All entries are to be repeated exactly as shown below.

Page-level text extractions
┌────────
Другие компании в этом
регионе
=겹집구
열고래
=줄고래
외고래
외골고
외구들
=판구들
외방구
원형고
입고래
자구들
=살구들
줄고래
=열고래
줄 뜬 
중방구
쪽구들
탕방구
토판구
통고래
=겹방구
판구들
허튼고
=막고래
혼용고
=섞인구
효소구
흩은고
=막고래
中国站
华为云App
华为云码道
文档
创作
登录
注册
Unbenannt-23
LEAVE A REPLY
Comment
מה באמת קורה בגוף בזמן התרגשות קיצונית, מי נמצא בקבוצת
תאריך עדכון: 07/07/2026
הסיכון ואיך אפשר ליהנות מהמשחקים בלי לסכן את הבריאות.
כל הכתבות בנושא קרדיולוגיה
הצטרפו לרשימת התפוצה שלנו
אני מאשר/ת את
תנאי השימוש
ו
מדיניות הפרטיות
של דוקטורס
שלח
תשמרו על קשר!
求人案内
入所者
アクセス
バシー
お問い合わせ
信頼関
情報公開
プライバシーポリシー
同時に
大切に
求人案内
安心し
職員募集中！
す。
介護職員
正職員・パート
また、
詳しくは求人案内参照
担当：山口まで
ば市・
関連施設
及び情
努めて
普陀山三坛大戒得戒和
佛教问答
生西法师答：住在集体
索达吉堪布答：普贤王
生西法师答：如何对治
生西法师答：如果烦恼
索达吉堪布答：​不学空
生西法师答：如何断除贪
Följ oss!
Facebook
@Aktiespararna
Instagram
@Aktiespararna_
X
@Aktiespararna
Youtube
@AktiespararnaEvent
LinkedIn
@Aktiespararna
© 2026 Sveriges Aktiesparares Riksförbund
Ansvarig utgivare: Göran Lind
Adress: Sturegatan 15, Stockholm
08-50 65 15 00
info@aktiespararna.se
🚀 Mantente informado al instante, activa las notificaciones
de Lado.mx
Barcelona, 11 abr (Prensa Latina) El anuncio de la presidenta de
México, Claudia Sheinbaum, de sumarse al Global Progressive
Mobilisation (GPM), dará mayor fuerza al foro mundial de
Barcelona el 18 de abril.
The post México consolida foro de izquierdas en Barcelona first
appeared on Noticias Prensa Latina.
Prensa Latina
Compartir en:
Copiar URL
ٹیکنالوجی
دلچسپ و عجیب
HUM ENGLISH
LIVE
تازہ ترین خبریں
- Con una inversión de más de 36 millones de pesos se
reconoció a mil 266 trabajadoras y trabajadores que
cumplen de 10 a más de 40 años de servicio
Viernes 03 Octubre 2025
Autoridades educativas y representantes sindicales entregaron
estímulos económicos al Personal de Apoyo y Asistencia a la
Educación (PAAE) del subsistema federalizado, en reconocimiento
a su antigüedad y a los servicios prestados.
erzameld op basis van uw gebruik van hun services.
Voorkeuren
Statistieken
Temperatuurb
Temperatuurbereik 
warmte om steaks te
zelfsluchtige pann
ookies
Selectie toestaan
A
└────────
RESULT OF THIS EXERCISE
Другие компании в этом
регионе
=겹집구
열고래
=줄고래
외고래
외골고
외구들
=판구들
외방구
원형고
입고래
자구들
=살구들
줄고래
=열고래
줄 뜬 
중방구
쪽구들
탕방구
토판구
통고래
=겹방구
판구들
허튼고
=막고래
혼용고
=섞인구
효소구
흩은고
=막고래
中国站
华为云App
华为云码道
文档
创作
登录
注册
Unbenannt-23
LEAVE A REPLY
Comment
מה באמת קורה בגוף בזמן התרגשות קיצונית, מי נמצא בקבוצת
תאריך עדכון: 07/07/2026
הסיכון ואיך אפשר ליהנות מהמשחקים בלי לסכן את הבריאות.
כל הכתבות בנושא קרדיולוגיה
הצטרפו לרשימת התפוצה שלנו
אני מאשר/ת את
תנאי השימוש
ו
מדיניות הפרטיות
של דוקטורס
שלח
תשמרו על קשר!
求人案内
入所者
アクセス
バシー
お問い合わせ
信頼関
情報公開
プライバシーポリシー
同時に
大切に
求人案内
安心し
職員募集中！
す。
介護職員
正職員・パート
また、
詳しくは求人案内参照
担当：山口まで
ば市・
関連施設
及び情
努めて
普陀山三坛大戒得戒和
佛教问答
生西法师答：住在集体
索达吉堪布答：普贤王
生西法师答：如何对治
生西法师答：如果烦恼
索达吉堪布答：​不学空
生西法师答：如何断除贪
Följ oss!
Facebook
@Aktiespararna
Instagram
@Aktiespararna_
X
@Aktiespararna
Youtube
@AktiespararnaEvent
LinkedIn
@Aktiespararna
© 2026 Sveriges Aktiesparares Riksförbund
Ansvarig utgivare: Göran Lind
Adress: Sturegatan 15, Stockholm
08-50 65 15 00
info@aktiespararna.se
🚀 Mantente informado al instante, activa las notificaciones
de Lado.mx
Barcelona, 11 abr (Prensa Latina) El anuncio de la presidenta de
México, Claudia Sheinbaum, de sumarse al Global Progressive
Mobilisation (GPM), dará mayor fuerza al foro mundial de
Barcelona el 18 de abril.
The post México consolida foro de izquierdas en Barcelona first
appeared on Noticias Prensa Latina.
Prensa Latina
Compartir en:
Copiar URL
ٹیکنالوجی
دلچسپ و عجیب
HUM ENGLISH
LIVE
تازہ ترین خبریں
- Con una inversión de más de 36 millones de pesos se
reconoció a mil 266 trabajadoras y trabajadores que
cumplen de 10 a más de 40 años de servicio
Viernes 03 Octubre 2025
Autoridades educativas y representantes sindicales entregaron
estímulos económicos al Personal de Apoyo y Asistencia a la
Educación (PAAE) del subsistema federalizado, en reconocimiento
a su antigüedad y a los servicios prestados.
erzameld op basis van uw gebruik van hun services.
Voorkeuren
Statistieken
Temperatuurb
Temperatuurbereik 
warmte om steaks te
zelfsluchtige pann
ookies
Selectie toestaan
A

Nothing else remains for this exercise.